Any Sherlock-type character has to be clever and quick. I suffer from what the French describe as l’esprit de l’escalier, meaning I only make the right connection or think of the right retort as I find myself at the bottom of the stairs, having left the party. But I have the writer’s friend—time—on my side and can take days or weeks to think up the clever part that might only take an instant in a story. Plenty of time for the spirit of the staircase to visit me.
But can I write in the character of Sherlock Holmes?
I tell myself, I wasn’t a werewolf, an 18th-century tavern owner, or a covert operative, and I managed to find ways to relate with those characters: Gerry’s idealism, Anna’s burning desire to survive, Jayne’s avenging sense of right and wrong. I can relate to the way Holmes observes people and behavior and class, even if I don’t know anything about his analysis of secret writing and ciphers. I can use the skills of my previous professional life in archaeology to create a crime scene and fill it with clues.
But it’s Sherlock Holmes…
The remaining part of the puzzle seems to be in three parts.
Writing a Sherlockian pastiche is daunting to me because of the utterly iconic nature of the character. I know I can get around that by honoring the canonical details but making my take purely my own. I’m not trying to copy or improve on Conan Doyle’s creation—there’s no way I could hope to do either. I don’t want to compete with the character, merely play with the ideas he suggests.
That removes a lot of the burden right there. If I take elements I admire in the character of Holmes and expand on those, I can give them my own emphasis within the confines of the canon. For example, I’ll have to figure out my interpretation of the characters’ physical descriptions. To me, that would start with taking the various descriptions of Holmes and Watson et al, and looking through IMDB to see which actors I would cast in those parts. And then I’ll take something obscure that I do know about—perhaps the adventure will focus on a particular artifact or prehistoric earthwork—and make that part of the story. In the end, I’ll count it success if the story works as a mystery adventure and the protagonist feels like my Holmes in my world.

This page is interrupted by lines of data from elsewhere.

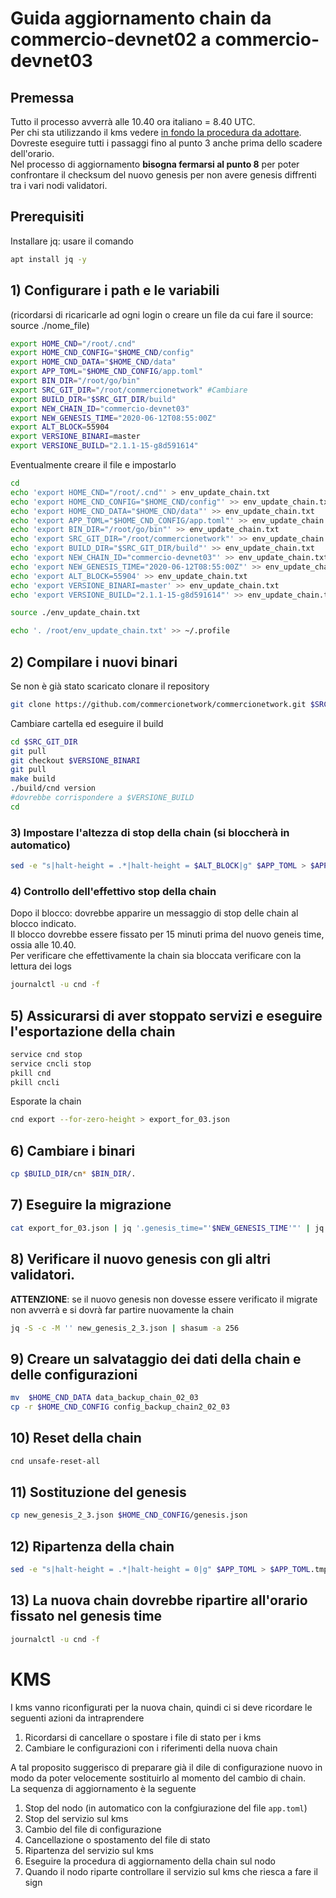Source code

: # Guida aggiornamento chain da commercio-devnet02 a commercio-devnet03

## Premessa

Tutto il processo avverrà alle 10.40 ora italiano = 8.40 UTC.     
Per chi sta utilizzando il kms vedere [in fondo la procedura da adottare](#kms).      
Dovreste eseguire tutti i passaggi fino al punto 3 anche prima dello scadere dell'orario.    
Nel processo di aggiornamento **bisogna fermarsi al punto 8** per poter confrontare il checksum del nuovo genesis per non avere genesis diffrenti tra i vari nodi validatori.    

## Prerequisiti

Installare jq: usare il comando 

```bash
apt install jq -y
```

## 1) Configurare i path e le variabili 

(ricordarsi di ricaricarle ad ogni login o creare un file da cui fare il source: source ./nome_file)

```bash
export HOME_CND="/root/.cnd"
export HOME_CND_CONFIG="$HOME_CND/config"
export HOME_CND_DATA="$HOME_CND/data"
export APP_TOML="$HOME_CND_CONFIG/app.toml"
export BIN_DIR="/root/go/bin"
export SRC_GIT_DIR="/root/commercionetwork" #Cambiare
export BUILD_DIR="$SRC_GIT_DIR/build"
export NEW_CHAIN_ID="commercio-devnet03"
export NEW_GENESIS_TIME="2020-06-12T08:55:00Z"
export ALT_BLOCK=55904
export VERSIONE_BINARI=master
export VERSIONE_BUILD="2.1.1-15-g8d591614"
```

Eventualmente creare il file e impostarlo 

```bash
cd
echo 'export HOME_CND="/root/.cnd"' > env_update_chain.txt
echo 'export HOME_CND_CONFIG="$HOME_CND/config"' >> env_update_chain.txt
echo 'export HOME_CND_DATA="$HOME_CND/data"' >> env_update_chain.txt
echo 'export APP_TOML="$HOME_CND_CONFIG/app.toml"' >> env_update_chain.txt
echo 'export BIN_DIR="/root/go/bin"' >> env_update_chain.txt
echo 'export SRC_GIT_DIR="/root/commercionetwork"' >> env_update_chain.txt
echo 'export BUILD_DIR="$SRC_GIT_DIR/build"' >> env_update_chain.txt
echo 'export NEW_CHAIN_ID="commercio-devnet03"' >> env_update_chain.txt
echo 'export NEW_GENESIS_TIME="2020-06-12T08:55:00Z"' >> env_update_chain.txt
echo 'export ALT_BLOCK=55904' >> env_update_chain.txt
echo 'export VERSIONE_BINARI=master' >> env_update_chain.txt
echo 'export VERSIONE_BUILD="2.1.1-15-g8d591614"' >> env_update_chain.txt

source ./env_update_chain.txt

echo '. /root/env_update_chain.txt' >> ~/.profile

```



## 2) Compilare i nuovi binari

Se non è già stato scaricato clonare il repository

```bash
git clone https://github.com/commercionetwork/commercionetwork.git $SRC_GIT_DIR
```

Cambiare cartella ed eseguire il build

```bash
cd $SRC_GIT_DIR
git pull
git checkout $VERSIONE_BINARI
git pull
make build
./build/cnd version
#dovrebbe corrispondere a $VERSIONE_BUILD
cd
```

### 3) Impostare l'altezza di stop della chain (si bloccherà in automatico)

```bash
sed -e "s|halt-height = .*|halt-height = $ALT_BLOCK|g" $APP_TOML > $APP_TOML.tmp; mv $APP_TOML.tmp $APP_TOML; service cnd stop; service cnd start
```


### 4) Controllo dell'effettivo stop della chain 

Dopo il blocco: dovrebbe apparire un messaggio di stop delle chain al blocco indicato.     
Il blocco dovrebbe essere fissato per 15 minuti prima del nuovo geneis time, ossia alle 10.40.    
Per verificare che effettivamente la chain sia bloccata verificare con la lettura dei logs    

```bash
journalctl -u cnd -f
```

## 5) Assicurarsi di aver stoppato servizi e eseguire l'esportazione della chain

```bash
service cnd stop
service cncli stop
pkill cnd
pkill cncli
```

Esporate la chain

```bash
cnd export --for-zero-height > export_for_03.json
```


## 6) Cambiare i binari

```bash
cp $BUILD_DIR/cn* $BIN_DIR/.
```

## 7) Eseguire la migrazione

```bash
cat export_for_03.json | jq '.genesis_time="'$NEW_GENESIS_TIME'"' | jq '.chain_id="'$NEW_CHAIN_ID'"' > new_genesis_2_3.json
```

## 8) Verificare il nuovo genesis con gli altri validatori. 

**ATTENZIONE**: se il nuovo genesis non dovesse essere verificato il migrate non avverrà e si dovrà far partire nuovamente la chain

```bash
jq -S -c -M '' new_genesis_2_3.json | shasum -a 256
```

## 9) Creare un salvataggio dei dati della chain e delle configurazioni

```bash
mv  $HOME_CND_DATA data_backup_chain_02_03
cp -r $HOME_CND_CONFIG config_backup_chain2_02_03
```

## 10) Reset della chain

```bash
cnd unsafe-reset-all
```

## 11) Sostituzione del genesis

```bash
cp new_genesis_2_3.json $HOME_CND_CONFIG/genesis.json
```

## 12) Ripartenza della chain

```bash
sed -e "s|halt-height = .*|halt-height = 0|g" $APP_TOML > $APP_TOML.tmp; mv $APP_TOML.tmp $APP_TOML; service cnd start
```

## 13) La nuova chain dovrebbe ripartire all'orario fissato nel genesis time 

```bash
journalctl -u cnd -f
```


# KMS

I kms vanno riconfigurati per la nuova chain, quindi ci si deve ricordare le seguenti azioni da intraprendere

1. Ricordarsi di cancellare o spostare i file di stato per i kms
2. Cambiare le configurazioni con i riferimenti della nuova chain

A tal proposito suggerisco di preparare già il dile di configurazione nuovo in modo da poter velocemente sostituirlo al momento del cambio di chain.      
La sequenza di aggiornamento è la seguente

1. Stop del nodo (in automatico con la confgiurazione del file `app.toml`)
2. Stop del servizio sul kms
3. Cambio del file di configurazione
4. Cancellazione o spostamento del file di stato
5. Ripartenza del servizio sul kms
6. Eseguire la procedura di aggiornamento della chain sul nodo
7. Quando il nodo riparte controllare il servizio sul kms che riesca a fare il sign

And then there’s the second step.
I’m going to cheat. But only in a manner of speaking, and only in the way that writers do.
Once I’ve laboriously figured out two or three serious deductions, I can add a few more that I won’t spell out. The character’s intellect will be established, but I won’t have to show the math every time, because, with any luck, I will have gained the reader’s trust. The writers of BBC’s Sherlock do this frequently: Sherlock deduces a character’s motives by listening to his story and then analyzing his clothing, bearing, etc. aloud for Watson or Lestrade. Later on, if Sherlock makes a completely wild assertion, say, deducing someone’s parentage from the state of his clothing, we accept that it is possible for him to come to that conclusion without knowing more.
The final step in solving for Sherlock Holmes is as elementary as it is important for any character: empathy. I find that no matter how neat a narrative I can construct, unless I love the characters for their flaws as well as their good points—and convince the reader of their veracity—the story just won’t work. That part will be easy.